# What is expected
Convert the material below into a Markdown table with the columns "Row" and "Entry," numbering each row in order and putting one line per row. Omit blank lines and the picture lines.

# Provided information
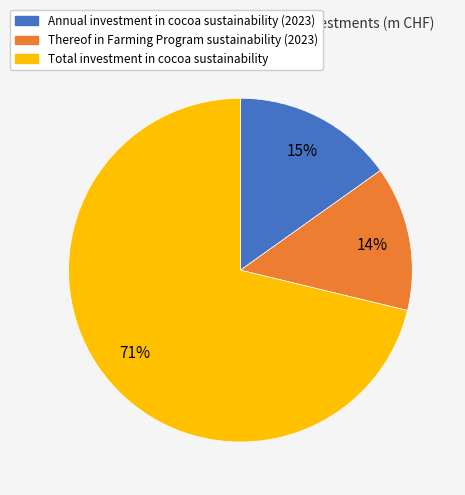

What is the ratio of the value at Annual investment in cocoa sustainability (2023) to the value at Thereof in Farming Program sustainability (2023)?

1.1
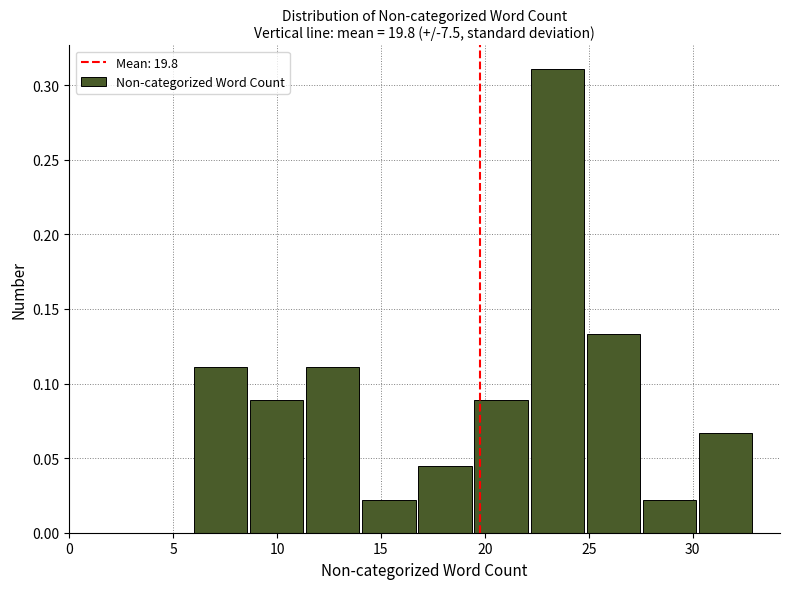

Over which range of the x-axis is the bar tallest?

22.2 to 24.9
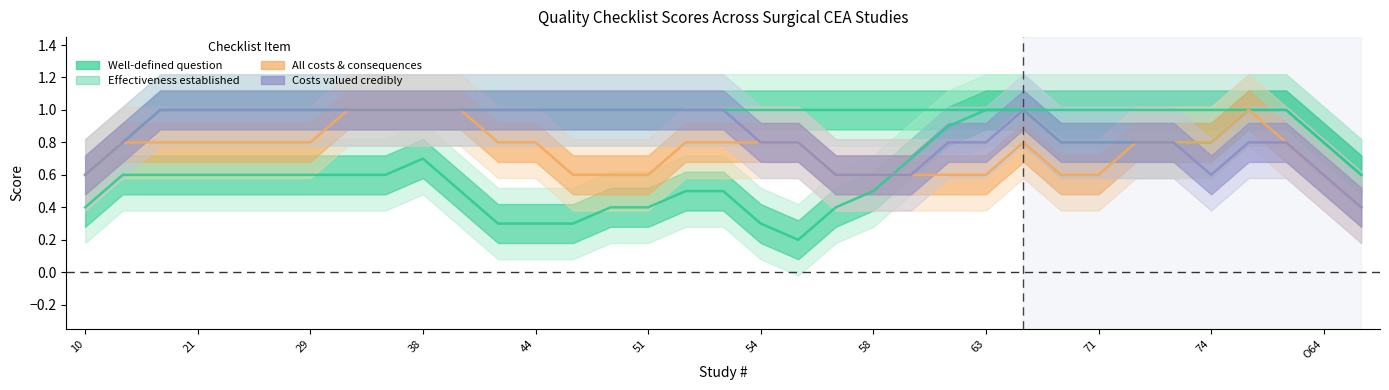

List the series in order of their peak value, highest first.

1) Well-defined question, 3) Effectiveness established, 4) All costs and consequences, 6a) Costs valued credibly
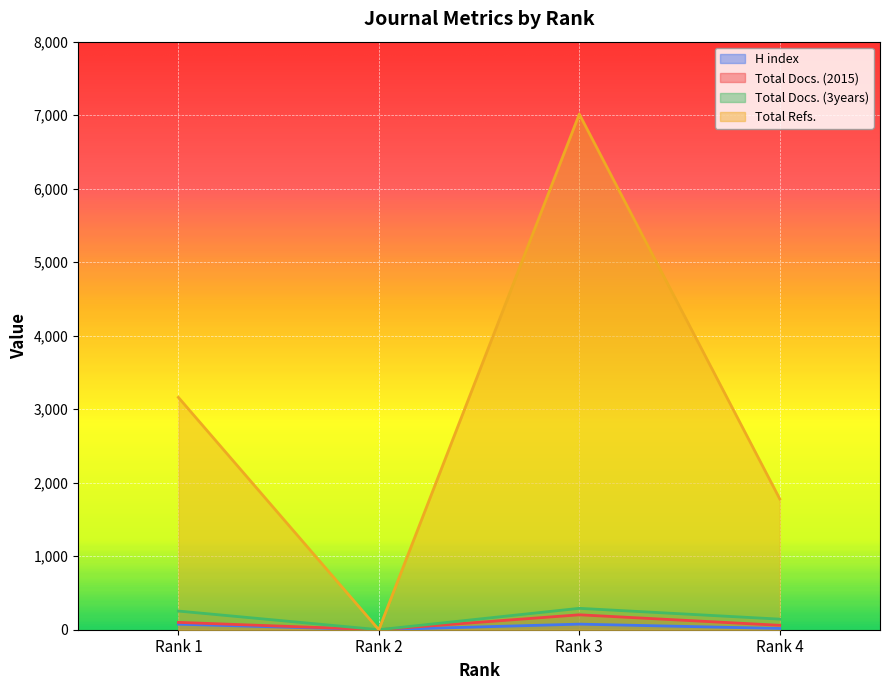

What is the difference between the Total Docs. (2015) values at Rank 2 and Rank 1?

100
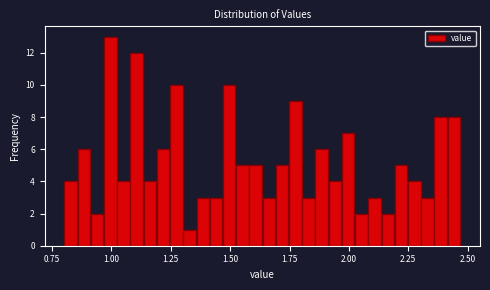

Around what value on the x-axis is the tallest bar? Give the approximate position of its centre, as read against the axis.

1.00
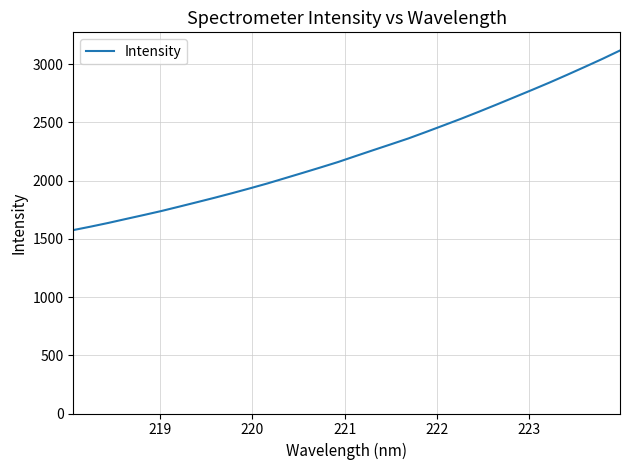

What is the difference between the maximum and minimum values?

1541.7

# Response area
| Row | Entry |
|---|---|
| 1 | What is the ratio of the value at Annual investment in cocoa sustainability (2023) to the value at Thereof in Farming Program sustainability (2023)? |
| 2 | 1.1 |
| 3 | Over which range of the x-axis is the bar tallest? |
| 4 | 22.2 to 24.9 |
| 5 | List the series in order of their peak value, highest first. |
| 6 | 1) Well-defined question, 3) Effectiveness established, 4) All costs and consequences, 6a) Costs valued credibly |
| 7 | What is the difference between the Total Docs. (2015) values at Rank 2 and Rank 1? |
| 8 | 100 |
| 9 | Around what value on the x-axis is the tallest bar? Give the approximate position of its centre, as read against the axis. |
| 10 | 1.00 |
| 11 | What is the difference between the maximum and minimum values? |
| 12 | 1541.7 |